• Prompt:
Can you quote exactly the stretch of lines from the one with "through a 20" through the final line of the material, both ends included?

Items listed in a dataset
========

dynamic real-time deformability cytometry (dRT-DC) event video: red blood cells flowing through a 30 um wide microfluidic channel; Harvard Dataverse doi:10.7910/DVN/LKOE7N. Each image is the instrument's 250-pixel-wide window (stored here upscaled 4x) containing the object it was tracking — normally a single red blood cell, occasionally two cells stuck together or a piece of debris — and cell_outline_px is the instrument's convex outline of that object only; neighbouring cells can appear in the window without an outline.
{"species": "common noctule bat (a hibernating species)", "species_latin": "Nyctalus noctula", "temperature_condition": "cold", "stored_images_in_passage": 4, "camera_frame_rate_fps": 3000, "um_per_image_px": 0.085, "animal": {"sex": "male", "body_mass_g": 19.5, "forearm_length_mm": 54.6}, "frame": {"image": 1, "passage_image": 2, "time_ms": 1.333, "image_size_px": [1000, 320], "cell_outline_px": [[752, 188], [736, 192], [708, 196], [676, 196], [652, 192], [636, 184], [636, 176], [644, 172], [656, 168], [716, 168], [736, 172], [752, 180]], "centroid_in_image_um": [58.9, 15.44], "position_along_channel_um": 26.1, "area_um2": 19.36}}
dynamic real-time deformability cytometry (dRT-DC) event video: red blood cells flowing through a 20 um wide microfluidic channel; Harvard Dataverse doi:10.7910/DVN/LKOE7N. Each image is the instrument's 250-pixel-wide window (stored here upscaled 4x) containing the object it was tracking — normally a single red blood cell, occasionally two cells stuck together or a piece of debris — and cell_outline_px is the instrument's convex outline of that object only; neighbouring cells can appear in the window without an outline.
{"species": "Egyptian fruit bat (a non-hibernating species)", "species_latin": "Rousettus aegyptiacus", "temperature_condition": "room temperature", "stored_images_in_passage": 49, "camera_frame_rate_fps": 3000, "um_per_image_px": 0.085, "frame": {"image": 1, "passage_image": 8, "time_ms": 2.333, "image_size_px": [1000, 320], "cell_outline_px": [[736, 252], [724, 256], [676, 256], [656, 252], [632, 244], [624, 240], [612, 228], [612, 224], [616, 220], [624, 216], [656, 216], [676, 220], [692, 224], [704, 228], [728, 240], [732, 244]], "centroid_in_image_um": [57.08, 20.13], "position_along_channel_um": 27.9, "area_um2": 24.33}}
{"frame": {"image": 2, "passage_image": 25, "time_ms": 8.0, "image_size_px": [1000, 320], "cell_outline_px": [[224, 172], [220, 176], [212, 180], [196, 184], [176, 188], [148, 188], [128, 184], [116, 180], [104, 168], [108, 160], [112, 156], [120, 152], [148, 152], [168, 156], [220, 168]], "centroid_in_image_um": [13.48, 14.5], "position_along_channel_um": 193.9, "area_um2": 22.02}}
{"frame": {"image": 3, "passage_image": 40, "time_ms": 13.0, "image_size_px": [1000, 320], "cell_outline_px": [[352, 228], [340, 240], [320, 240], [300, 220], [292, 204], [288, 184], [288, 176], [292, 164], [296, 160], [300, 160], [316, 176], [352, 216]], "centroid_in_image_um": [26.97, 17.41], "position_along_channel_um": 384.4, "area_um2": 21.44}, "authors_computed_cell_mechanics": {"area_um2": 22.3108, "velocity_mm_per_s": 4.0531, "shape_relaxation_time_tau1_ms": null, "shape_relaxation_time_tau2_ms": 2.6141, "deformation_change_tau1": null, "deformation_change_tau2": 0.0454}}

========

• Exercise result:
dynamic real-time deformability cytometry (dRT-DC) event video: red blood cells flowing through a 20 um wide microfluidic channel; Harvard Dataverse doi:10.7910/DVN/LKOE7N. Each image is the instrument's 250-pixel-wide window (stored here upscaled 4x) containing the object it was tracking — normally a single red blood cell, occasionally two cells stuck together or a piece of debris — and cell_outline_px is the instrument's convex outline of that object only; neighbouring cells can appear in the window without an outline.
{"species": "Egyptian fruit bat (a non-hibernating species)", "species_latin": "Rousettus aegyptiacus", "temperature_condition": "room temperature", "stored_images_in_passage": 49, "camera_frame_rate_fps": 3000, "um_per_image_px": 0.085, "frame": {"image": 1, "passage_image": 8, "time_ms": 2.333, "image_size_px": [1000, 320], "cell_outline_px": [[736, 252], [724, 256], [676, 256], [656, 252], [632, 244], [624, 240], [612, 228], [612, 224], [616, 220], [624, 216], [656, 216], [676, 220], [692, 224], [704, 228], [728, 240], [732, 244]], "centroid_in_image_um": [57.08, 20.13], "position_along_channel_um": 27.9, "area_um2": 24.33}}
{"frame": {"image": 2, "passage_image": 25, "time_ms": 8.0, "image_size_px": [1000, 320], "cell_outline_px": [[224, 172], [220, 176], [212, 180], [196, 184], [176, 188], [148, 188], [128, 184], [116, 180], [104, 168], [108, 160], [112, 156], [120, 152], [148, 152], [168, 156], [220, 168]], "centroid_in_image_um": [13.48, 14.5], "position_along_channel_um": 193.9, "area_um2": 22.02}}
{"frame": {"image": 3, "passage_image": 40, "time_ms": 13.0, "image_size_px": [1000, 320], "cell_outline_px": [[352, 228], [340, 240], [320, 240], [300, 220], [292, 204], [288, 184], [288, 176], [292, 164], [296, 160], [300, 160], [316, 176], [352, 216]], "centroid_in_image_um": [26.97, 17.41], "position_along_channel_um": 384.4, "area_um2": 21.44}, "authors_computed_cell_mechanics": {"area_um2": 22.3108, "velocity_mm_per_s": 4.0531, "shape_relaxation_time_tau1_ms": null, "shape_relaxation_time_tau2_ms": 2.6141, "deformation_change_tau1": null, "deformation_change_tau2": 0.0454}}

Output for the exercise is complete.